__Problem details__
Beginning with the line that includes "Wij zoeken jou! LSC WBB zoekt" and ending with the last line of the entries below, set down each line exactly; include no pictures.
(Study material begins)
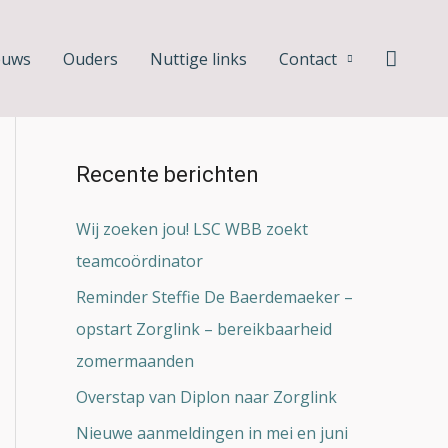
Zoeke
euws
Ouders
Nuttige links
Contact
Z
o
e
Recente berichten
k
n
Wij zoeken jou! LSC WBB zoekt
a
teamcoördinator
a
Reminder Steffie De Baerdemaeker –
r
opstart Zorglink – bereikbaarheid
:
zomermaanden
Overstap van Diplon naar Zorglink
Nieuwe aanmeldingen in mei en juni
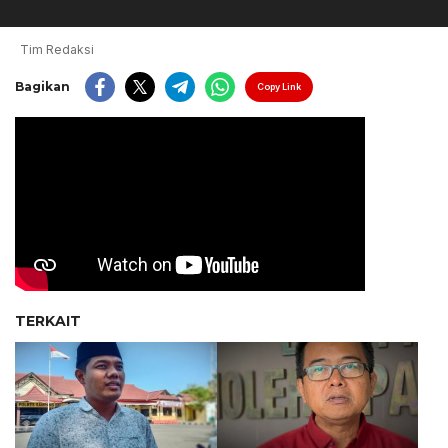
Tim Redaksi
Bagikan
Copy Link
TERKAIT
(Study material ends)
__Exercise result__
Wij zoeken jou! LSC WBB zoekt
a
teamcoördinator
a
Reminder Steffie De Baerdemaeker –
r
opstart Zorglink – bereikbaarheid
:
zomermaanden
Overstap van Diplon naar Zorglink
Nieuwe aanmeldingen in mei en juni
Tim Redaksi
Bagikan
Copy Link
TERKAIT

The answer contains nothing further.